Just finished watching The Five Obstructions by Lars von Trier and Jorgen Leth. An interesting film in a few ways, but it definitely succeeded in making me think about two things:

1.) How incredibly nervous Lars von Trier makes me.

2.) How far and how hard would I/am I willing to be pushed for art?

I don't have an answer for that second one, but I think it's pretty damn important. I accept that in many (most? all?) cases, some degree of externally imposed hard-assery is required. This is why I am grateful when teachers, friends, etc. critique my work--I can't do it myself, at least not past a certain point. But just how much pushing, how much grinding their work into the ground, is beneficial? If you push the artist past the edge, does he transcend, or just fall over? This question lingers eternally in the process of creativity, so I will skim past this general form and ask "what about me?" Can I be encouraged to progess, tempted with a carrot, or do they have to get out the stick?

As I grope along developing my writing, I (however cringingly) am more and more inclined to opt for the latter.

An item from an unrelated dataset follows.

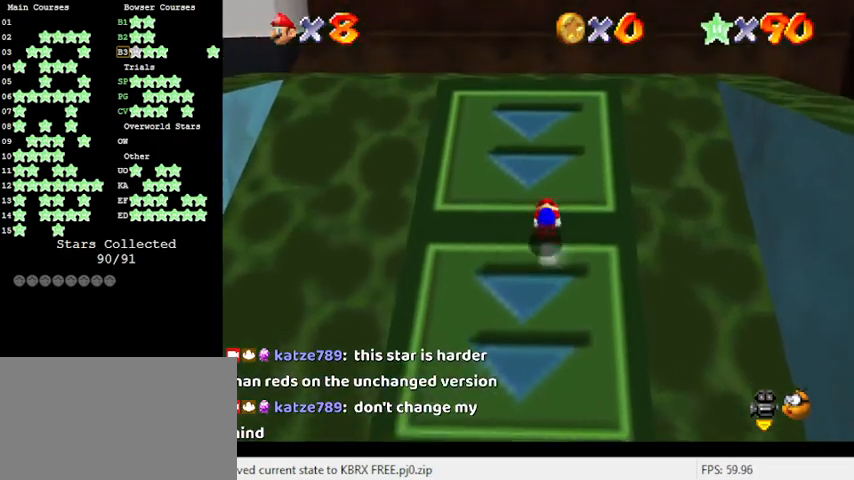
{"keys": ["left"], "events": [[133, "shift", "up"], [200, "a", "down"], [300, "a", "up"], [400, "a", "down"], [500, "a", "up"], [500, "up", "up"]]}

I need whatever artificial pride I have taken from me and crushed into tiny little pieces. I need to have my best piece vivisected while I watch, so that I may better understand its organs. Even at my harshest, I cannot tear what I have to shreds as must be done. I want it to be done, so I can stitch them back up. I need a crazy Rocky-esque writing training montage.

That being said, encouragement (without the unfortunately usual high fructose corn syrup sweetness) is a powerful tool in the right hands. But it, too, needs to be applied externally, productively. Otherwise I just look like a crazy person.

I can't do this alone, but damned if I'm going to just hand my pride over. That would defeat the entire point.